- Cover of Ambush Bug: Year None #1 (September 2008).

Publication information
- Publisher: DC Comics
- Schedule: Monthly
- Format: Limited series
- Genre: Humor/comedy, superhero;
- Publication date: September 2008 – January 2009 and December 2009
- No. of issues: 6 (numbered #1-5 and #7)
- Main character: Ambush Bug

Creative team
- Written by: Keith Giffen Robert Loren Fleming
- Artist(s): Keith Giffen Al Milgrom
- Penciller: Keith Giffen
- Inker: Pat Brosseau
- Colorist: Guy Major
- Editor: Jann Jones

= Ambush Bug: Year None =

2008-09 comic book limited series

Ambush Bug: Year None is a six-issue comic book limited series written by Keith Giffen and Robert Loren Fleming, and illustrated by Giffen and Al Milgrom.
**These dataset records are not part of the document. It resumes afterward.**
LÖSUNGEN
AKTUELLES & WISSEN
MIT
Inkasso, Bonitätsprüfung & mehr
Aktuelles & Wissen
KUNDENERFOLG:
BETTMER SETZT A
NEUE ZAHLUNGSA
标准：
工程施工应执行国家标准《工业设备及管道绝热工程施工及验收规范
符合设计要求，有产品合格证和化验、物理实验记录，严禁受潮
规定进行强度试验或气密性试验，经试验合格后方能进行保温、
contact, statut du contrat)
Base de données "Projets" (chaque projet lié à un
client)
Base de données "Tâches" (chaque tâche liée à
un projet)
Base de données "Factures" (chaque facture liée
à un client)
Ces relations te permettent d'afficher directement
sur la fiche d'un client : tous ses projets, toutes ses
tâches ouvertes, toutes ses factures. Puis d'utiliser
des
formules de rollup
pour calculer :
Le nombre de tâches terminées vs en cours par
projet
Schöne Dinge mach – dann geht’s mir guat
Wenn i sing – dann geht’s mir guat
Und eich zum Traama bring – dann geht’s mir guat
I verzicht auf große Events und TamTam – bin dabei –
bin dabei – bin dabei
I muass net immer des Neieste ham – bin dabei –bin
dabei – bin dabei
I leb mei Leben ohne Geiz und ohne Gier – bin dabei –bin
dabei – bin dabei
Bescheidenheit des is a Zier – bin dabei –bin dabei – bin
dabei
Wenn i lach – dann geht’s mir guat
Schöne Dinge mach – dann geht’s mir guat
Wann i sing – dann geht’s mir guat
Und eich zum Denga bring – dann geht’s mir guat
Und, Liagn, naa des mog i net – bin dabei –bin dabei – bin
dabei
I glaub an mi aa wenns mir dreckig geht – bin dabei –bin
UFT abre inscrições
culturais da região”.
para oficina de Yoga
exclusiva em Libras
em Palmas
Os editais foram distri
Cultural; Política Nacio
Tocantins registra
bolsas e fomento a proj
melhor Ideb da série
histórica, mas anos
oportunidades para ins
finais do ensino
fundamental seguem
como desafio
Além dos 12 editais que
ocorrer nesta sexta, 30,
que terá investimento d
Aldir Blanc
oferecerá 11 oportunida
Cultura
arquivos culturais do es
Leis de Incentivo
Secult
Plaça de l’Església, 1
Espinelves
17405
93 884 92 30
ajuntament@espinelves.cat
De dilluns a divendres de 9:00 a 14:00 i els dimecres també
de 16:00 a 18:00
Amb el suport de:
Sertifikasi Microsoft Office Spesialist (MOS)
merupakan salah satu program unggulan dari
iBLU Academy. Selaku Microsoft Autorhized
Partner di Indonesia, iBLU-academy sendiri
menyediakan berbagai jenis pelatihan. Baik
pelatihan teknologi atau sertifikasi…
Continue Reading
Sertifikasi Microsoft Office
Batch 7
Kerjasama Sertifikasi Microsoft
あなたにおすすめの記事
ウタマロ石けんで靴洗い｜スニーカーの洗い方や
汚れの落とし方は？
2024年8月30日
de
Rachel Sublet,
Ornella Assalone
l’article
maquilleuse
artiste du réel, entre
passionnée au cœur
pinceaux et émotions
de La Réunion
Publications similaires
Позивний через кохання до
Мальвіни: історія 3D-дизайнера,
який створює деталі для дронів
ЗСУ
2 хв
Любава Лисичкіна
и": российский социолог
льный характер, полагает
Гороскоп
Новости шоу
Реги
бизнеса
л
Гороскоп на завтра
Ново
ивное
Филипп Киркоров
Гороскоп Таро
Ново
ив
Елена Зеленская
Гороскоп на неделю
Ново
The first issue, "Hey, You Sank My Battle-Ax!", was published on July 23, 2008. DC Comics announced that instead of releasing a sixth issue, the series would skip issue #6 and conclude with issue #7. Ambush Bug: Year None #7 was released on October 28, 2009.

==Plot==
The first issue, "Hey, You Sank My Battle-Ax!", revolves around Ambush Bug trying to solve the murder of Jonni DC, a female version of Johnny DC. Recognizing that the murder is problematic, the beginning of the story references the "women in refrigerators" trope, with Ambush Bug trying to buy a refrigerator that does not have a corpse in it. Through the story, Ambush Bug encounters various characters, including Yankee Poodle, Egg Fu, Ace the Bat-Hound, and 'Mazing Man. During his investigation, he is pursued by the living sock Argh!Yle! and "Go-Go Chex", a mysterious being whose face is covered with a checkerboard pattern. Occasionally, the Source Wall appears vacationing in the form of a sentient concrete slab.
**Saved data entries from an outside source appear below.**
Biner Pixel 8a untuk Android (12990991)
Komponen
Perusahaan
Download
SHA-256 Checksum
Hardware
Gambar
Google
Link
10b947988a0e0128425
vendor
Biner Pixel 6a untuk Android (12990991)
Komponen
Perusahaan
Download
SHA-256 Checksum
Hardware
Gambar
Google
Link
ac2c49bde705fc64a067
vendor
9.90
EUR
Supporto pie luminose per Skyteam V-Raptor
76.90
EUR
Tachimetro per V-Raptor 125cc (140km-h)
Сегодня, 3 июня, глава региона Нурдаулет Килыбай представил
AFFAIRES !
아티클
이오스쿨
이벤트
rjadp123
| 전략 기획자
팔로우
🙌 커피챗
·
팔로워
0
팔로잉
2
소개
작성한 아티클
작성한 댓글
The second issue makes fun of Zatanna's mindwipe of the Secret Society of Super Villains in Identity Crisis, Rama Kushna, the OMACs, Babe the Blue Ox from Jack of Fables, Space Ranger, the Green Lantern Corps, Zook, Mister Nebula, and the death of Blue Beetle. Go-Go Chex continues to pursue Ambush Bug. In the Mister Nebula segment, he briefly joins the Amber Butane Corps, a parody of the Green Lantern Corps.

In the third issue, Ambush Bug discovers that he and Dumb Bunny (a member of the Inferior Five) got married in Las Vegas while he was drunk. He spends most of the issue traveling between universes to escape the marriage. During this time, he encounters Neron, Darkseid, Super-Turtle, Jerro the Merboy, the Odd Man, and Go-Go Chex.

The fourth issue starts by referencing a mistake made in issue #2, where a page was printed without dialogue balloons. DC editor Dan DiDio takes responsibility for the mistake before Ambush Bug inadvertently kills him. The issue does not focus on Ambush Bug for the first half, focusing on Argh!Yle and Mitsu Bishi in a parody of 52. In trying to find Ambush Bug, they feature the Golden Age Robin, Renee Montoya, and most of the main characters from 52. Near the end, Ambush Bug chats with Argh!Yle on Wonder Woman's invisible speaker phone and confirms that he is alive and is not DiDio. He is kidnapped by the Ambush Bug Revenge Squad, who argue over obscure comic book quotations while Ambush Bug gets bored and escapes.

The final issue of the miniseries was delayed for more than six months for undisclosed reasons. Fans speculated that the delay was related to the departure of DC's senior coordinating editor Jann Jones, as she was included in the story as a character. The final issue of the series was released on October 28, 2009.